Upload to Cloud Storage
Now upload the weights to your bucket. gcloud storage automatically handles parallel uploads for speed.
gcloud storage cp -r ./model-weights/* gs://$MODEL_BUCKET/
(Optional) Cleanup Local Weights
Since the model is now in Cloud Storage, remove the local copy.
rm -rf model-weights
5. Create the service
First, create a folder for the service.
mkdir rtx-service
cd rtx-service
Create a Dockerfile with the following content
FROM ollama/ollama:latest
# Install Google Cloud CLI
RUN apt-get update && apt-get install -y curl gnupg && \
echo "deb [signed-by=/usr/share/keyrings/cloud.google.gpg] http://packages.cloud.google.com/apt cloud-sdk main" | tee -a /etc/apt/sources.list.d/google-cloud-sdk.list && \
curl https://packages.cloud.google.com/apt/doc/apt-key.gpg | apt-key --keyring /usr/share/keyrings/cloud.google.gpg add - && \
apt-get update && apt-get install -y google-cloud-cli && \
apt-get clean && rm -rf /var/lib/apt/lists/*
# Listen on all interfaces, port 11434
ENV OLLAMA_HOST 0.0.0.0:11434
# Store model weight files in /models
ENV OLLAMA_MODELS /models
# Reduce logging verbosity
ENV OLLAMA_DEBUG false
# Never unload model weights from the GPU
ENV OLLAMA_KEEP_ALIVE -1
# Copy and set up the startup script
COPY entrypoint.sh /entrypoint.sh
RUN chmod +x /entrypoint.sh
# Start using the entrypoint script
ENTRYPOINT ["/entrypoint.sh"]
Create a file called entrypoint.sh with the following contents:
#!/bin/bash
set -e
# Ensure OLLAMA_MODELS directory exists
mkdir -p $OLLAMA_MODELS
# Download model weights from GCS if MODEL_BUCKET is set
if [ -n "$MODEL_BUCKET" ]; then
echo "Downloading model weights from gs://$MODEL_BUCKET..."
# gcloud storage handles concurrent downloads automatically
gcloud storage cp -r "gs://$MODEL_BUCKET/*" "$OLLAMA_MODELS/"
else
echo "MODEL_BUCKET not set. Skipping download."
fi
# Start Ollama
exec ollama serve
6. Deploy to Cloud Run
In this section, you will deploy the service using gcloud run deploy. This command will build your container from source and deploy it to Cloud Run with the necessary GPU and network configurations.
Create Service Account
Create a dedicated service account for this application and grant it only the required permissions.
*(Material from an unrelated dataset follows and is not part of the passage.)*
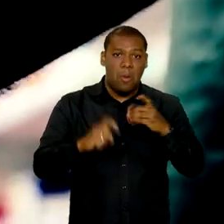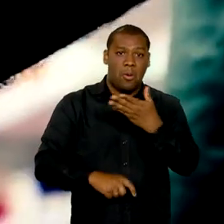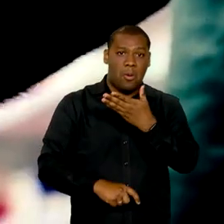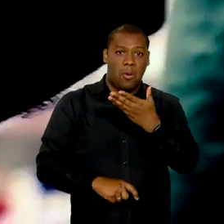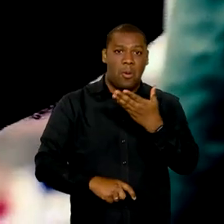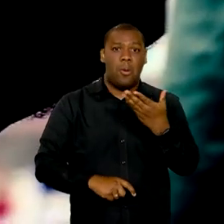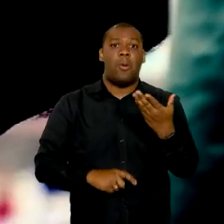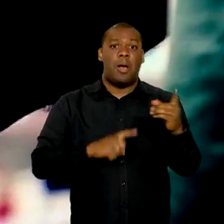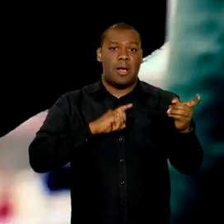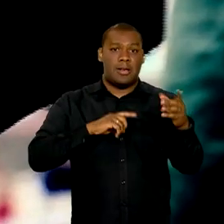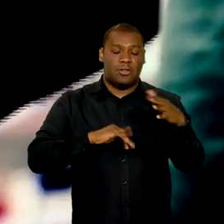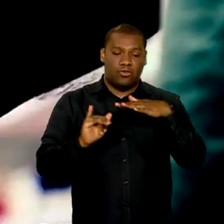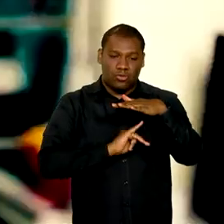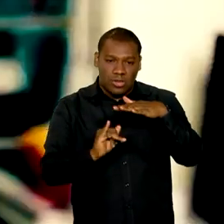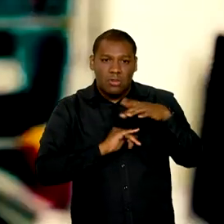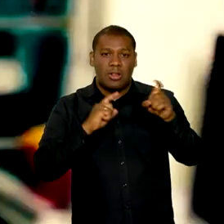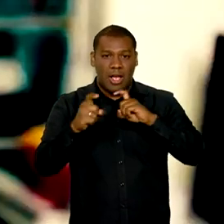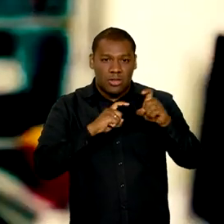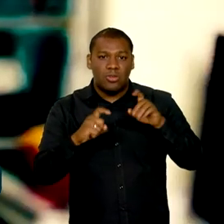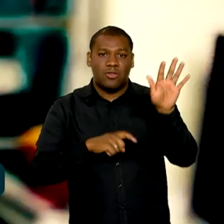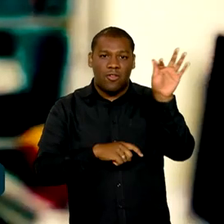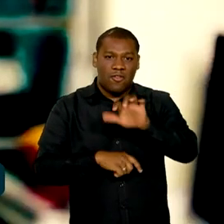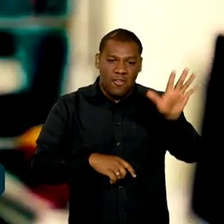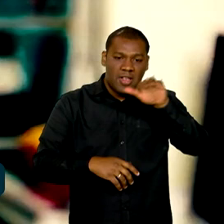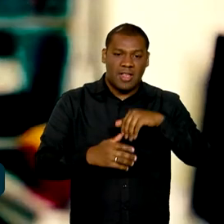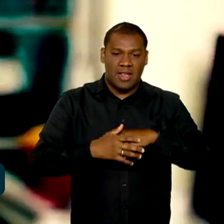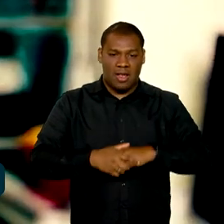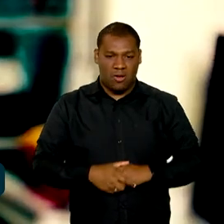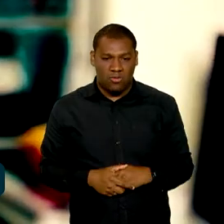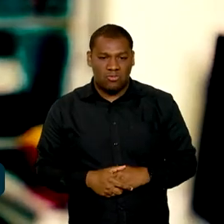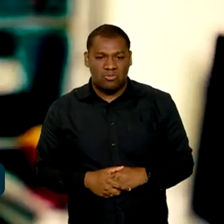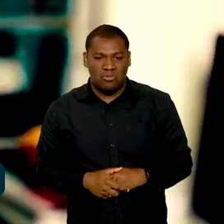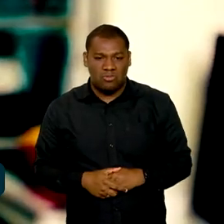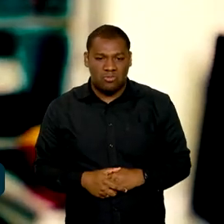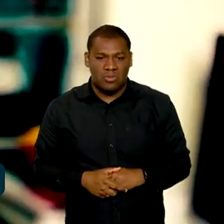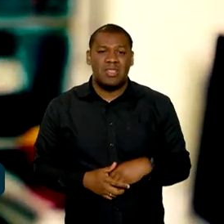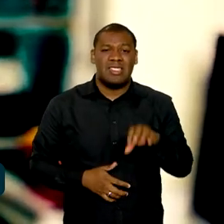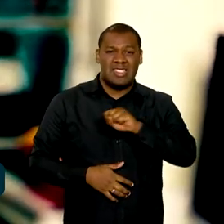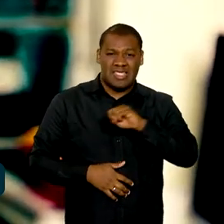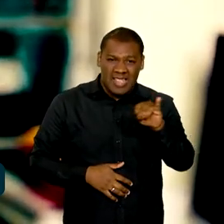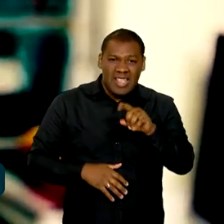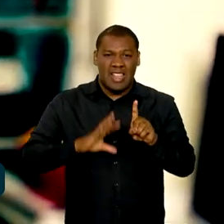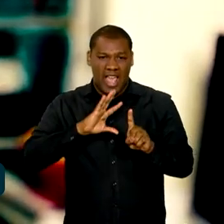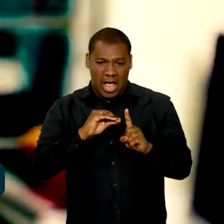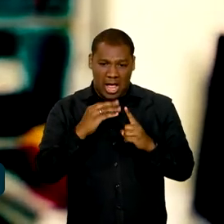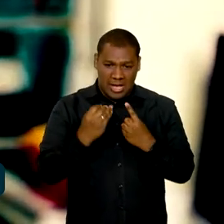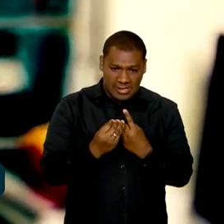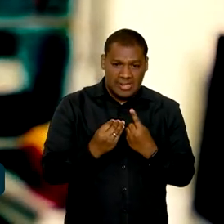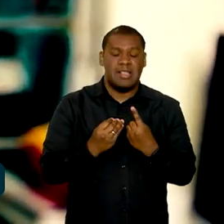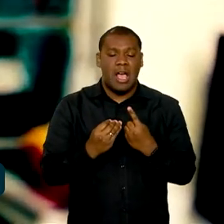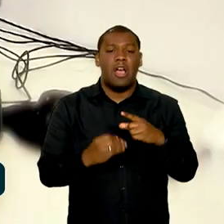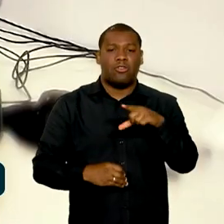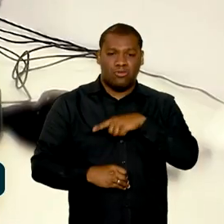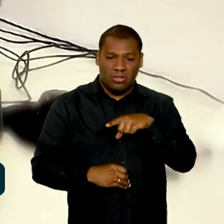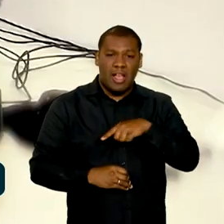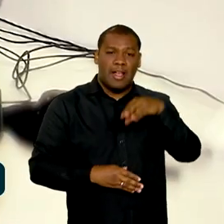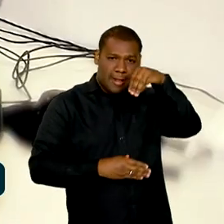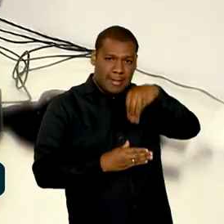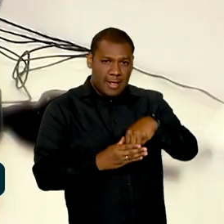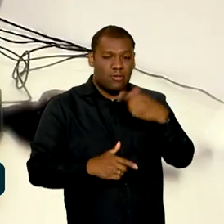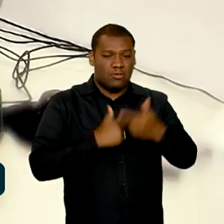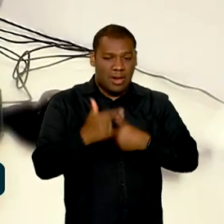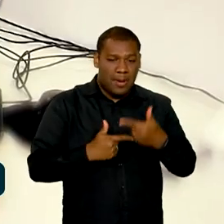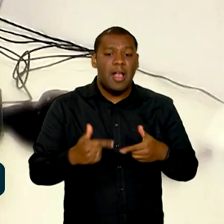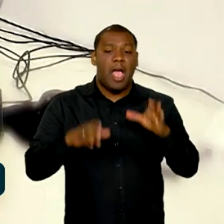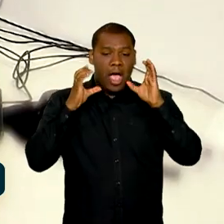Não precisa ter contato físico e nem ser expresso em palavras. O assédio sexual no ambiente de trabalho é qualquer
# Create a dedicated service account
gcloud iam service-accounts create rtx-codelab-identity \
--display-name="RTX Codelab Identity"
# Grant permission to read from the model bucket
gcloud storage buckets add-iam-policy-binding gs://$MODEL_BUCKET \
--member="serviceAccount:rtx-codelab-identity@$PROJECT_ID.iam.gserviceaccount.com" \
--role="roles/storage.objectViewer"
# Grant access to the Compute Engine network for the Cloud Run service identity
gcloud projects add-iam-policy-binding $PROJECT_ID \
--member="serviceAccount:rtx-codelab-identity@$PROJECT_ID.iam.gserviceaccount.com" \
--role="roles/compute.networkUser"
# Grant access to the Compute Engine network for the default service account
gcloud projects add-iam-policy-binding $PROJECT_ID \
--member="serviceAccount:service-$(gcloud projects describe $PROJECT_ID --format='value(projectNumber)')@serverless-robot-prod.iam.gserviceaccount.com" \
--role="roles/compute.networkUser"
Network Configuration
For optimal performance when downloading large models, use Direct VPC Egress. This allows the container to access Cloud Storage via the Google private network, bypassing the public internet and NAT gateways. The following flags are used in the gcloud run deploy command:
--network: Connects to thedefaultVPC (ensure this network exists and has a subnet in your region with Private Google Access enabled).--subnet: The specific subnet in your region (usuallydefaultif using the default network).--vpc-egress: Set toall-trafficto force all egress traffic through the VPC.
Deployment Command
gcloud beta run deploy $SERVICE_NAME \
--source . \
--region $REGION \
--project $PROJECT_ID \
--no-allow-unauthenticated \
--port 11434 \
--service-account rtx-codelab-identity@$PROJECT_ID.iam.gserviceaccount.com \
--cpu 20 --memory 80Gi \
--gpu 1 \
--gpu-type nvidia-rtx-pro-6000 \
--set-env-vars MODEL_BUCKET=$MODEL_BUCKET \
--network default \
--subnet default \
--vpc-egress all-traffic \
--no-gpu-zonal-redundancy
7. Test the Service
Once deployed, you can interact with your Gemma 3 model using the Ollama API.
Get Service URL
Retrieve the URL of your deployed Cloud Run service.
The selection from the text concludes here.